Task A >>
Duplicate the passage of the article on the WhatsApp scam from "Sydney woman warns" up to and including "and dad’ scam.".
Task B >>
Using the article on the WhatsApp scam, state whether each statement agrees with it, and quote the words that decide: (i) 625 reports of 'Mum and Dad' scams have been made to the ACCC since January 1; (ii) Bev sent money to the scammer; (iii) Dr Suelette Dreyfus is a Senior Lecturer at the University of Sydney.
Task C >>
Resume the article on the WhatsApp scam at the point where it stops.

Text excerpt >>
------------------------------------------------------------

The growing WhatsApp scam that has cost Aussies $2.3m in 2022

·News Reporter
·3-min read

A convincing WhatsApp scam where criminals pretend to be the recipient's son or daughter has cost Aussies a whopping $2.3 million so far this year.

New figures revealed exclusively to Yahoo News Australia show 625 reports of ‘Mum and Dad’ scams have been made to the Australian Competition and Consumer Commission (ACCC) since January 1.

“Typically these sorts of scams involve a scammer pretending to be in distress and under threat from something in the big, bad world,” Dr Suelette Dreyfus, a Senior Lecturer at the University of Melbourne, told Yahoo News Australia.

She says scammers succeed because they’re good at manipulating our good intentions.

A mobile phone (left) and the message from Bev (right)
Sydney woman Bev nearly fell for the 'Mum and Dad' scam. Source; AAP/Nextdoor

“Most of us want to help when we see someone in need, such as a child who wants help.

“The danger with responding to these scams is you become engaged in the storyline presented, the plot thickens and before long you feel like you can’t exit. That’s exactly where the online scammer wants you.”

Unfortunately, of those that reported a ‘Mum and Dad’ scam in the first six and a half months of this year, almost a third of victims fell for the ruse.

According to the ACCC, 197 noted a financial loss with total losses across the country equalling more than $2.3 million.

Sydney woman warns 'beware everyone’

One Sydney woman has taken to social media with a warning to “beware” after she nearly fell for a ‘mum and dad’ scam.

“I had a message on WhatsApp supposedly from my child saying her phone was broken and to save the number,” Bev from Clovelly in the city’s east wrote online.

“I responded that it was not her mum, gave my first name and checked she was ok.”

After guessing that it was a friend’s daughter, the person on the other end of the text agreed.

------------------------------------------------------------

Information shown >>
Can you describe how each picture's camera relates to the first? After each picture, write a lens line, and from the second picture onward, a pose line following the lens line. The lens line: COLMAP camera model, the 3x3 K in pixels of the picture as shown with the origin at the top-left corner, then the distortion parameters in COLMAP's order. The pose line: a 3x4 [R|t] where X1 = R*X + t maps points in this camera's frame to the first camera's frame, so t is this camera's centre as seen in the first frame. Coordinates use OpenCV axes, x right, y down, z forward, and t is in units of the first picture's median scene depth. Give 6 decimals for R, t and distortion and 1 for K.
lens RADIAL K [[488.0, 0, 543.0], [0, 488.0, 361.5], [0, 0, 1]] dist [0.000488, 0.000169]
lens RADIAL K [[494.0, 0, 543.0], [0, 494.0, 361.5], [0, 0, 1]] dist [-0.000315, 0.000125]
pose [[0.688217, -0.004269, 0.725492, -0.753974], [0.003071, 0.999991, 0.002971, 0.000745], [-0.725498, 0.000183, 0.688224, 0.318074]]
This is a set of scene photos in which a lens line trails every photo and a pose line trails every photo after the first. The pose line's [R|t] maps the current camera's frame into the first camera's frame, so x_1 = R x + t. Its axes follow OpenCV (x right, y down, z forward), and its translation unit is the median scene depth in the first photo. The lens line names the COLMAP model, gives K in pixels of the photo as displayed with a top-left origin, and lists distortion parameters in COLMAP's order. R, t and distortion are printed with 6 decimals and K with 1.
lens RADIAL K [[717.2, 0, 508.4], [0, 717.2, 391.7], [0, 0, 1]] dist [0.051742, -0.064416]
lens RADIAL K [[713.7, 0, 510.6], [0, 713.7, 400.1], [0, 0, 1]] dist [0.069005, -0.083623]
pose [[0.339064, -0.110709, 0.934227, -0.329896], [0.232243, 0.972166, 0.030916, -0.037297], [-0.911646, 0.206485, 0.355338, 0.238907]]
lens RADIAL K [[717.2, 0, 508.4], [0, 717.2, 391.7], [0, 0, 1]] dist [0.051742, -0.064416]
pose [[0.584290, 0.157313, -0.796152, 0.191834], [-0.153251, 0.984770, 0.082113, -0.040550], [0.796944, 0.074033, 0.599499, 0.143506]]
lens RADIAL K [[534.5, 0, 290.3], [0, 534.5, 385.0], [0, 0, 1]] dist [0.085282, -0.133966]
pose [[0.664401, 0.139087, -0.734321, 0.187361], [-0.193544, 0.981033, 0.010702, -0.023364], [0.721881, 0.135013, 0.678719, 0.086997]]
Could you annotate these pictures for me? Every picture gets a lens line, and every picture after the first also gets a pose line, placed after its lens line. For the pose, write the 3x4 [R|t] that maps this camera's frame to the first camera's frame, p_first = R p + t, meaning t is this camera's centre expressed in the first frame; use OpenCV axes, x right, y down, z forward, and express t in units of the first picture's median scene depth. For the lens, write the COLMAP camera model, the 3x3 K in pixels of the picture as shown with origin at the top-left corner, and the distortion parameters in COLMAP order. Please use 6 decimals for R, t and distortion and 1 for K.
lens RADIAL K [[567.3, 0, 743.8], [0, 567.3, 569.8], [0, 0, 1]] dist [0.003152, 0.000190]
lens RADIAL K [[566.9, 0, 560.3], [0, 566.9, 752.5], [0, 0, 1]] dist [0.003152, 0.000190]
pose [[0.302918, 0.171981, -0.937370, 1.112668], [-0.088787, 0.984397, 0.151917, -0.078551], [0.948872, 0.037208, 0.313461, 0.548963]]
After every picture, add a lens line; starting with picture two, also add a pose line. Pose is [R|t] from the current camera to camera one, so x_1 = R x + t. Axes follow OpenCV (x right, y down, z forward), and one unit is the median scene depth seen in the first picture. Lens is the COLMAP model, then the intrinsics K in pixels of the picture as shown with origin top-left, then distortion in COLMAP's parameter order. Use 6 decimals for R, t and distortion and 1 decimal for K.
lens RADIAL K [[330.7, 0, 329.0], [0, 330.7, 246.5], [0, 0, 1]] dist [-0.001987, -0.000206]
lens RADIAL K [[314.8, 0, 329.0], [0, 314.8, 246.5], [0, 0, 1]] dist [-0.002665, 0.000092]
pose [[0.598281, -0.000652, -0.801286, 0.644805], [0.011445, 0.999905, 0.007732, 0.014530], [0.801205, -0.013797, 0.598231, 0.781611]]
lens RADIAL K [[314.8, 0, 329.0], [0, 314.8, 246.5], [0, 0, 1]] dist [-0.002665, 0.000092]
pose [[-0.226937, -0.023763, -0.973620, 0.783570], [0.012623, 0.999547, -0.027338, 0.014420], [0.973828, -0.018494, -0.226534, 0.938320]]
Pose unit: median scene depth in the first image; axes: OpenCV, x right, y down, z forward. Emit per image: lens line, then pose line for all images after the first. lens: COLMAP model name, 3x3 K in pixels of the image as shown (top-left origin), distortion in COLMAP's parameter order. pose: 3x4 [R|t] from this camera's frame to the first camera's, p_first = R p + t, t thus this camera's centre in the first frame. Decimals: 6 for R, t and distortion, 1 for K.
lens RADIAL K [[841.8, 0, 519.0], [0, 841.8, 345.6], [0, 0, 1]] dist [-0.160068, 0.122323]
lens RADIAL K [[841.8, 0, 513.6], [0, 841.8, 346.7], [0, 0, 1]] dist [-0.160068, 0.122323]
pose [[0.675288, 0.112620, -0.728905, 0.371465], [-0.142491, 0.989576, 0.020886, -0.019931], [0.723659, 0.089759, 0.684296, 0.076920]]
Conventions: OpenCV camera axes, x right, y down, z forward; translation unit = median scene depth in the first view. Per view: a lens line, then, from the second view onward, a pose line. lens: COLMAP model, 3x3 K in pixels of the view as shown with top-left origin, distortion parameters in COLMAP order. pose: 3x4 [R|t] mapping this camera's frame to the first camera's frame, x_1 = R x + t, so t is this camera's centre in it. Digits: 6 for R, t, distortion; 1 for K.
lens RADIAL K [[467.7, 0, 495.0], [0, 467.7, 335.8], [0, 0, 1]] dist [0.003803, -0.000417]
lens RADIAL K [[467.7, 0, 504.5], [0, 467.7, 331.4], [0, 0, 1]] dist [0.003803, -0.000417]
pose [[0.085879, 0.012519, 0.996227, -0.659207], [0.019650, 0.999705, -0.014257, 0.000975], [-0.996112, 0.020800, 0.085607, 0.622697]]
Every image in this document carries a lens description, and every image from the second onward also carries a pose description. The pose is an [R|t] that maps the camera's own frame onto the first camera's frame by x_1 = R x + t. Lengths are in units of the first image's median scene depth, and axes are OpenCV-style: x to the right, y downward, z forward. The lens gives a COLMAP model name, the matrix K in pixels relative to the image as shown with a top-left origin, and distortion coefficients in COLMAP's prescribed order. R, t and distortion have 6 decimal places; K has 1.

------------------------------------------------------------

Exercise result A >>
Sydney woman warns 'beware everyone’

One Sydney woman has taken to social media with a warning to “beware” after she nearly fell for a ‘mum and dad’ scam.

Exercise result B >>
(i) Yes: "625 reports of ‘Mum and Dad’ scams have been made to the Australian Competition and Consumer Commission (ACCC) since January 1."
(ii) No: "Sydney woman Bev nearly fell for the 'Mum and Dad' scam."
(iii) No: "a Senior Lecturer at the University of Melbourne"

Exercise result C >>
It was then that they asked for money.

“I received another message asking for help and a request to deposit money into an account.

“I asked for more details and kept being told she was unable to talk. I was worried she wasn’t ok and eventually got hold of her.

“Fortunately I did not deposit the funds in.

“It was a scam.”

While Bev has now blocked the number, she’s urging others to be wary.

ACCC advice on dealing with likely scams

“Be suspicious” is the number one rule from the ACCC, especially of communications claiming to be contacts you have a different phone number or social media profile for.

The next step is to do a bit of digging yourself.

“Message the original number or social media profile for the contact to confirm they have lost their phone or changed profile,” a spokesperson for the ACCC told Yahoo News Australia..

“If [you’re] unable to make contact with their original phone number or profile, verify that new communications of this sort are legitimate via a second factor, such as email if a text message comes through.”

And if you fall for the scam, Dr Dreyfus says you must act fast.

“The scammers can be very persistent and persuasive so if you do realise [that] you’ve given away access, act quickly, and change your passwords.”